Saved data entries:
===============

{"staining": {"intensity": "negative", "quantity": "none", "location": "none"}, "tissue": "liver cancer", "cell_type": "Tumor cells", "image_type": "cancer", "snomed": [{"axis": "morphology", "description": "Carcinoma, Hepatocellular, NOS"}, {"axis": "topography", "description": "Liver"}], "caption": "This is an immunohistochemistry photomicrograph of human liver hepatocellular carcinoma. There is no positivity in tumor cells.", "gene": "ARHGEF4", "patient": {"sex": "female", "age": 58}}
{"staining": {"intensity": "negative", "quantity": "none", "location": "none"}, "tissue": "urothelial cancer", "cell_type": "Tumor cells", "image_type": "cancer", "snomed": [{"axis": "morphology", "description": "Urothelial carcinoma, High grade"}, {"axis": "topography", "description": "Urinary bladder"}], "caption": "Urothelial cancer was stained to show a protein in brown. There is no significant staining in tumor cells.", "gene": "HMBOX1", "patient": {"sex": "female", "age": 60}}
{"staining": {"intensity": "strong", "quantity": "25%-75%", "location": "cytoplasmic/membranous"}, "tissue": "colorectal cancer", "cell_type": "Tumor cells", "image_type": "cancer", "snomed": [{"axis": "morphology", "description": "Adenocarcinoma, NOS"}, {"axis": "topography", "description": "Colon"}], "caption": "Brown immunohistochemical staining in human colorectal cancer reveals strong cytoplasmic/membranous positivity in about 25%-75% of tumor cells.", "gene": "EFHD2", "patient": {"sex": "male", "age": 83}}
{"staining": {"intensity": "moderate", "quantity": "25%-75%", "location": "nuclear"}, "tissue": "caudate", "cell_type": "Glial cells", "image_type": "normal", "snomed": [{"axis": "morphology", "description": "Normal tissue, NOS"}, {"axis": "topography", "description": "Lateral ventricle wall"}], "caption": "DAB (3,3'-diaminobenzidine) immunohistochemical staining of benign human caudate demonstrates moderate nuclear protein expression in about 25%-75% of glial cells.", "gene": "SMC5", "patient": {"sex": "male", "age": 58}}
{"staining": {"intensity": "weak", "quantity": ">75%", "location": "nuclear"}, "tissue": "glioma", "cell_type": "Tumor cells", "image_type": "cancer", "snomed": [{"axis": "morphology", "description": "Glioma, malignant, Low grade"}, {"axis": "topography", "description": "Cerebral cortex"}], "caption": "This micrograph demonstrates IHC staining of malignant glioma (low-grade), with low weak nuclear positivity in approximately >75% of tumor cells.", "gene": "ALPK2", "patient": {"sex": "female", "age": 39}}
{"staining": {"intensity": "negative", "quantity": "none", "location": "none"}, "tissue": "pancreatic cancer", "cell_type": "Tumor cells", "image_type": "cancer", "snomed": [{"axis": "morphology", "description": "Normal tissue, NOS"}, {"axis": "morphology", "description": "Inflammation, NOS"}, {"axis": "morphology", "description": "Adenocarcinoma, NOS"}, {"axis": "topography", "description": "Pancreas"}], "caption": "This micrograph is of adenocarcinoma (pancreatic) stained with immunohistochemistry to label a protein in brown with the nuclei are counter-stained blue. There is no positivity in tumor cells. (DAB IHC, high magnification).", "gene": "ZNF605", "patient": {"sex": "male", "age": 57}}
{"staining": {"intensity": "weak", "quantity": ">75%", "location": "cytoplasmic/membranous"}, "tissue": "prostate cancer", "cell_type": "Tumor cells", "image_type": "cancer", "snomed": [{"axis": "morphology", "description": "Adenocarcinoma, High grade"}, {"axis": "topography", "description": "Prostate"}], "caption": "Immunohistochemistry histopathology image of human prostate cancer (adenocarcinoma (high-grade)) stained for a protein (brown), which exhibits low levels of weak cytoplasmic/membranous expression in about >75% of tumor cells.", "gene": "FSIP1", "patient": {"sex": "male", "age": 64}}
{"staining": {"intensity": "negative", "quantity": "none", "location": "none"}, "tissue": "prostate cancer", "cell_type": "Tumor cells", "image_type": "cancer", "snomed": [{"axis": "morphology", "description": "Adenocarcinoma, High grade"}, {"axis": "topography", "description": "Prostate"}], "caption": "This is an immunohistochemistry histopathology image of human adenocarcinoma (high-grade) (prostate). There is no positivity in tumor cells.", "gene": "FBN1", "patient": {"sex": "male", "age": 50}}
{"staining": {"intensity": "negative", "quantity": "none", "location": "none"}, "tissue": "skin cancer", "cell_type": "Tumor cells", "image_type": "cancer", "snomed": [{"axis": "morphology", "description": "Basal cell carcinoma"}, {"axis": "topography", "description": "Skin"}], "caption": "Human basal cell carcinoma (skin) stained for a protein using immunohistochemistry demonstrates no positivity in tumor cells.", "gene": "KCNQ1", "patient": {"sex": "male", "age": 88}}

===============

WORK REQUIRED: In the records above, find the line with "micrograph is of"; write out exactly that line and each one after it, stopping after the line with "an immunohistochemistry histopathology".

WRITTEN SOLUTION:
{"staining": {"intensity": "negative", "quantity": "none", "location": "none"}, "tissue": "pancreatic cancer", "cell_type": "Tumor cells", "image_type": "cancer", "snomed": [{"axis": "morphology", "description": "Normal tissue, NOS"}, {"axis": "morphology", "description": "Inflammation, NOS"}, {"axis": "morphology", "description": "Adenocarcinoma, NOS"}, {"axis": "topography", "description": "Pancreas"}], "caption": "This micrograph is of adenocarcinoma (pancreatic) stained with immunohistochemistry to label a protein in brown with the nuclei are counter-stained blue. There is no positivity in tumor cells. (DAB IHC, high magnification).", "gene": "ZNF605", "patient": {"sex": "male", "age": 57}}
{"staining": {"intensity": "weak", "quantity": ">75%", "location": "cytoplasmic/membranous"}, "tissue": "prostate cancer", "cell_type": "Tumor cells", "image_type": "cancer", "snomed": [{"axis": "morphology", "description": "Adenocarcinoma, High grade"}, {"axis": "topography", "description": "Prostate"}], "caption": "Immunohistochemistry histopathology image of human prostate cancer (adenocarcinoma (high-grade)) stained for a protein (brown), which exhibits low levels of weak cytoplasmic/membranous expression in about >75% of tumor cells.", "gene": "FSIP1", "patient": {"sex": "male", "age": 64}}
{"staining": {"intensity": "negative", "quantity": "none", "location": "none"}, "tissue": "prostate cancer", "cell_type": "Tumor cells", "image_type": "cancer", "snomed": [{"axis": "morphology", "description": "Adenocarcinoma, High grade"}, {"axis": "topography", "description": "Prostate"}], "caption": "This is an immunohistochemistry histopathology image of human adenocarcinoma (high-grade) (prostate). There is no positivity in tumor cells.", "gene": "FBN1", "patient": {"sex": "male", "age": 50}}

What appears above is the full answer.